Warhol was a sickly child eventually contracting St Vitus Dance, a disorder of the Central Nervous System which left him with problems of trembling and shaking as well as a skin condition which made him look pale and blotchy.
He was addicted to the cinema and his childhood bedroom was surrounded by autographed photographs of Hollywood stars, especially Shirley Temple. At school Warhol’s drawing skills were soon spotted, earning him a free Saturday art training at the Carnegie Institute each Saturday. He eventually enrolled at the Carnegie Institute of Technology and his talents spread to dance and window dressing eventually obtaining part time work in Pittsburgh where he became a connoisseur of fashion magazines and the printed page.
From these raw beginnings Warhol developed into perhaps the most well known and highly skilled commercial artist of all time creating a vast Factory space in New York which attracted the edgy, rock and roll stars, the edgy artistics, the wayout, the far way out and the wacky with a strong emphasis on the creation of a homosexual community laced with vast quantities of every kind of drug and amphetamine use.

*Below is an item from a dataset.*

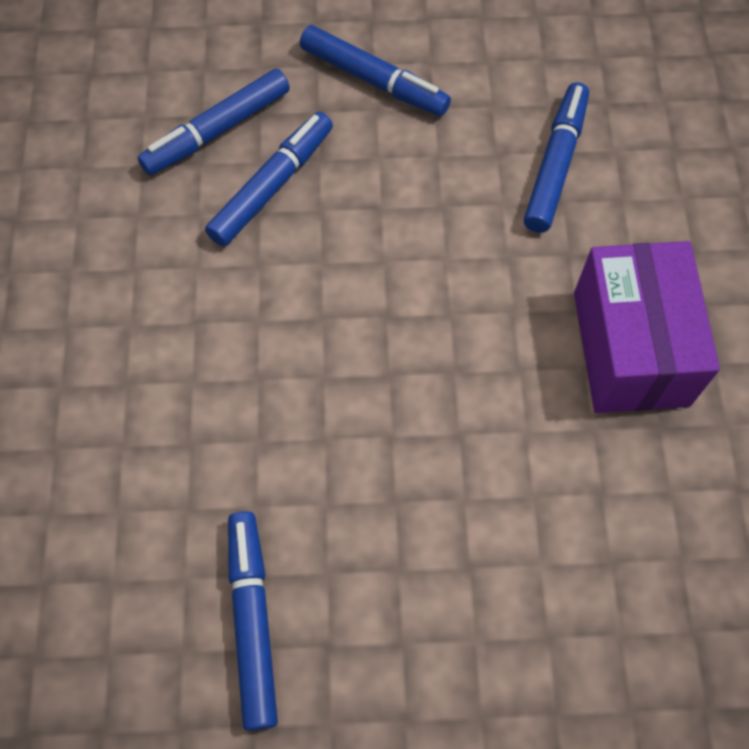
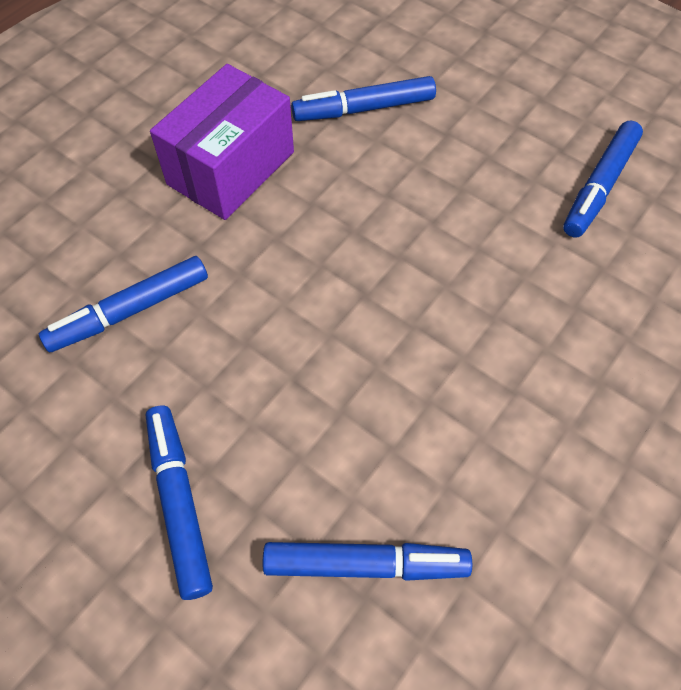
camera: 140 degrees left, 5 degrees down
blue marker [205,112,333,247] -> blue marker moved to [291,76,436,121]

It was in this centre that the famous paintings of Campbells’ tomato soup cans and other icons were made. It was also in this centre that Valerie Solanas walked out of the sixth floor into the factory and pulled the trigger of a .32 calibre automatic pistol, firing it twice at Warhol, felling him to the floor. Warhol was pronounced dead at the Columbus hospital but somehow managed to pull through.
Warhol eventually drifted from commercial art becoming known worldwide for his offbeat, outrageous and frequently pornographic film work and his photography of the rich and famous all over the world including a session with Mao Tse Tung!
In his later years he lived more quietly in a large house with intimate friends but his photographic and artwork still dominated the edgy scene from Hollywood to New York and overseas. He died in 1968 in hospital after a successful operation removing his gall bladder. Robert Shore’s concise and clear analysis of every aspect of Warhol’s complex oeuvre along with 22 hard to find photographs of Warhol with the rich and famous is thorough, concise and clear. This is a very fine biography of one of the modern art world’s most complex superstars.